Since nonprofits administer these programs, expect great terms but a little red tape.
- How to get: Contact your local bank, credit union, or check with your local government to learn about programs. If you’re a veteran, you may be able to find veteran-specific micro-lending programs in your area.
Crowdfunding resembles P2P lending but without the payback terms.
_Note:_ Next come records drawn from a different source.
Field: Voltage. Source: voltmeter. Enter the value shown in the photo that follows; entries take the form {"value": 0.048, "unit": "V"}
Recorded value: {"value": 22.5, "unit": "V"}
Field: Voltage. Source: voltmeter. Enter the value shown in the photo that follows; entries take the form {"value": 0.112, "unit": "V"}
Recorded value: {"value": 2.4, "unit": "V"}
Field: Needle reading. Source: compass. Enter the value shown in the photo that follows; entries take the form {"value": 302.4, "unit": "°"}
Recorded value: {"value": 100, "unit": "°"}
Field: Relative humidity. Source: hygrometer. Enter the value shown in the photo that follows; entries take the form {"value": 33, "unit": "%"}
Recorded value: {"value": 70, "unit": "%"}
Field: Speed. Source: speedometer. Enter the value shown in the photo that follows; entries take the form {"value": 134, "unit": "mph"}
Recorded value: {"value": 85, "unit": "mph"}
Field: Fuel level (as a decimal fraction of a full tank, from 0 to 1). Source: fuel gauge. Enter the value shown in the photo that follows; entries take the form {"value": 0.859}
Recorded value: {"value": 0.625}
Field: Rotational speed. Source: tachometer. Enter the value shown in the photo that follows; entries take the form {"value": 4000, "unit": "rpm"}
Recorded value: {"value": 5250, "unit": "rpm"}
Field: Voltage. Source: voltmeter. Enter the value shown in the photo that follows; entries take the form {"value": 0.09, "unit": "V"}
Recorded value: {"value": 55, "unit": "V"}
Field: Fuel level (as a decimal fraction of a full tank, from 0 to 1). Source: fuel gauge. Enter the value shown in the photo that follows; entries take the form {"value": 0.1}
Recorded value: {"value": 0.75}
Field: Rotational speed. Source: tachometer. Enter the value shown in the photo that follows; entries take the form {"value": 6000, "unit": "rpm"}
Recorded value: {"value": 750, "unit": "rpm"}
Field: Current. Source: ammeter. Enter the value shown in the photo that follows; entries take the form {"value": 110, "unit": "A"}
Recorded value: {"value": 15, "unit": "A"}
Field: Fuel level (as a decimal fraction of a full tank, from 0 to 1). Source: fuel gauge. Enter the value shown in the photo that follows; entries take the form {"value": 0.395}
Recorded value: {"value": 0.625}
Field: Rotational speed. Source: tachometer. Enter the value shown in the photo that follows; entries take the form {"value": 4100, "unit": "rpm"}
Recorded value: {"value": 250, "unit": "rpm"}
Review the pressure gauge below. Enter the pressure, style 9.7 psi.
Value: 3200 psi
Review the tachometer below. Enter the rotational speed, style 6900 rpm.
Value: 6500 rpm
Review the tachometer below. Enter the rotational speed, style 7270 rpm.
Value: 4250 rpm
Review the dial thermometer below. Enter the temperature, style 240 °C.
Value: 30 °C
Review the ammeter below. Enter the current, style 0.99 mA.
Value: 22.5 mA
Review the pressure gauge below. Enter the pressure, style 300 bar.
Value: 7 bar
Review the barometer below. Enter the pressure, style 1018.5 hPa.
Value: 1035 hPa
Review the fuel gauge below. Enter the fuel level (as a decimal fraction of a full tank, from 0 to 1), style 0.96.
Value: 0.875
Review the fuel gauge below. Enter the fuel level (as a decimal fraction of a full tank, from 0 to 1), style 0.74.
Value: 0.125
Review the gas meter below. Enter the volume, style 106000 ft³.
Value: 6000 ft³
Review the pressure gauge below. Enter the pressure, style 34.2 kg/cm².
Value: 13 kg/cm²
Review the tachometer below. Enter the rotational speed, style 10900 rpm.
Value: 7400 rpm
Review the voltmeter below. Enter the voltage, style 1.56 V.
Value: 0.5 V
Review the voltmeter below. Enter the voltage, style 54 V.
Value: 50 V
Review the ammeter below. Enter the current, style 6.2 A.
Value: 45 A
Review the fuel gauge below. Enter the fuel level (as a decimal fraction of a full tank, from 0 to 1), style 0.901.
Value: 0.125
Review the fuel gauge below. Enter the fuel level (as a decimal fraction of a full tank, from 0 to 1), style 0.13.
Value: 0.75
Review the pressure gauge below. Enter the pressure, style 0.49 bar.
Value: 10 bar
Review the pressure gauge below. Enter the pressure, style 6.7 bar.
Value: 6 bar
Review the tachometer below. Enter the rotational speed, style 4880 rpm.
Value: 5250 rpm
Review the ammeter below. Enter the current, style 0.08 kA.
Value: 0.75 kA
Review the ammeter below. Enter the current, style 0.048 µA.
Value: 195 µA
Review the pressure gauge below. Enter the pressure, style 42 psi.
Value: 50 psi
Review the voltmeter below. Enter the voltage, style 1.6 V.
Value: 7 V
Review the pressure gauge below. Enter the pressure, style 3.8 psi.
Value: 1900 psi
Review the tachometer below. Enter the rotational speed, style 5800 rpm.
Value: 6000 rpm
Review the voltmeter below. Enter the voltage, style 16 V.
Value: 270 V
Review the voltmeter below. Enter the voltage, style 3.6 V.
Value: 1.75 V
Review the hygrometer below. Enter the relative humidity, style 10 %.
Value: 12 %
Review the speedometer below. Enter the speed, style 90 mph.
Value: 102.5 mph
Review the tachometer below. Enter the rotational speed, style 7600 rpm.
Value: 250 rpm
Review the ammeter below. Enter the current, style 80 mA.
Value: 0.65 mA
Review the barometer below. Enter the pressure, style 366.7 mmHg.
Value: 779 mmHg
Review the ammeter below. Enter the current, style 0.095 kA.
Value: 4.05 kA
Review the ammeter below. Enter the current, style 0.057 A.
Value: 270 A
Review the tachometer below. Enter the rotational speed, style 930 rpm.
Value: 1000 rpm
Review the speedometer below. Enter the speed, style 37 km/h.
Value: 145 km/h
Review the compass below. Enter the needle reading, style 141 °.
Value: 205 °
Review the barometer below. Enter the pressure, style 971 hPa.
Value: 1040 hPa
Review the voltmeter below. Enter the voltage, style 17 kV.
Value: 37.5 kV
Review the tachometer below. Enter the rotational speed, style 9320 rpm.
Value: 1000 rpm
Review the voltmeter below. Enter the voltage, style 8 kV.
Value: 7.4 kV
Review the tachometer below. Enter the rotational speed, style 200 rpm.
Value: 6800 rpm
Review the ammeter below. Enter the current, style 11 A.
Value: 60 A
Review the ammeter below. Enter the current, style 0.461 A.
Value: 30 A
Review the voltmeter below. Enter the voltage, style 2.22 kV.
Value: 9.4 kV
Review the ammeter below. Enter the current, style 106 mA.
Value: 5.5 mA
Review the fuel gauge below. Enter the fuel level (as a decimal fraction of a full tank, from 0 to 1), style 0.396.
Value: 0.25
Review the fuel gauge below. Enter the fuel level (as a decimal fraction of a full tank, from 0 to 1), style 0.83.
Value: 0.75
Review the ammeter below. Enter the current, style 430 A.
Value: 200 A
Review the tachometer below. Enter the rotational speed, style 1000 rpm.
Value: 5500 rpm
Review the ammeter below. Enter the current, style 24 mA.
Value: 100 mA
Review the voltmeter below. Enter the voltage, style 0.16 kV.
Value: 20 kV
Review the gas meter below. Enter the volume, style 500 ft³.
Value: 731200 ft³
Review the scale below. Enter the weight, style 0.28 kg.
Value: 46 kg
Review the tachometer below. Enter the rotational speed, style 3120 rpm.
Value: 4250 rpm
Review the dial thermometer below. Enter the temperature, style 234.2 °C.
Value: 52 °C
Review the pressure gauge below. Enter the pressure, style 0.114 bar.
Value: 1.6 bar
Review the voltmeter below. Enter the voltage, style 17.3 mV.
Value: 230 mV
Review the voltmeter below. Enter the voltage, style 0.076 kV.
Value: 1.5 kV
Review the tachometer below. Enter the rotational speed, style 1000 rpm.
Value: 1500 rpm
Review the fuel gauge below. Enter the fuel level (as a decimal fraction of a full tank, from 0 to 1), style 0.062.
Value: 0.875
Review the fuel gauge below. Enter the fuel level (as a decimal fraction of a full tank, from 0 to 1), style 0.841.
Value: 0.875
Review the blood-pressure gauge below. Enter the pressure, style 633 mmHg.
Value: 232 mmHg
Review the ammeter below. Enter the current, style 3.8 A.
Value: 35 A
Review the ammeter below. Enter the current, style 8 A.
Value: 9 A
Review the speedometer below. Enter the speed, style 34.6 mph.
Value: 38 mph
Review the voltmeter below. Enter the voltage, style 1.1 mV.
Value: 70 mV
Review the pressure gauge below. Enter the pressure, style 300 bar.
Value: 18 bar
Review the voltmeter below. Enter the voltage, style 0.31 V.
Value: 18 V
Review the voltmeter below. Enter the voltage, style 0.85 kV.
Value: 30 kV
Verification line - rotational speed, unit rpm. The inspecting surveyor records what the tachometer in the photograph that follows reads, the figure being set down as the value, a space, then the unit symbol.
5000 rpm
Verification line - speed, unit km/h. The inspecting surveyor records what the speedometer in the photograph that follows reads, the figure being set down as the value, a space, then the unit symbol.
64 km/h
Through equity crowdfunding from sites like Kickstarter, people can invest small amounts into your business.
In exchange, they’ll expect their investment to grow as your business grows.
Rewards crowdfunding offers a less formal approach: People can invest in your business in exchange for less-defined rewards such as free merchandise in the future.
If you seek either kind of crowdfunding, sharing your vision and your passion can compel more investors to help.
Personal Loans or Your Savings
If you believe in your idea enough to ante up your own money, you can become your own investor.
Likewise, you could borrow money through a personal convenience loan or a second mortgage and invest the funds in your business.
None of these ideas usually qualify as sound financial decisions, but you have the freedom to decide for yourself whether your business idea is worth taking the risk.
Be sure to consider all angles and challenges to your business before investing.
It’s usually a long shot, but nonprofits sometimes grant startup money to businesses if they believe in the business’s mission and vision.
You may have to write an essay to apply for a grant, but if you find the right foundation, the work can pay off.
Find Borrowing That Fits
When your new or existing business needs more cash flow, there’s no doubt: It’s time to take action.
Just remember the action you take now will affect your business’s future as well as its present.
Your main job: Balance present gains against future losses.
Look for the lending product that can give you the most cash flow now for the least amount of sacrifice later.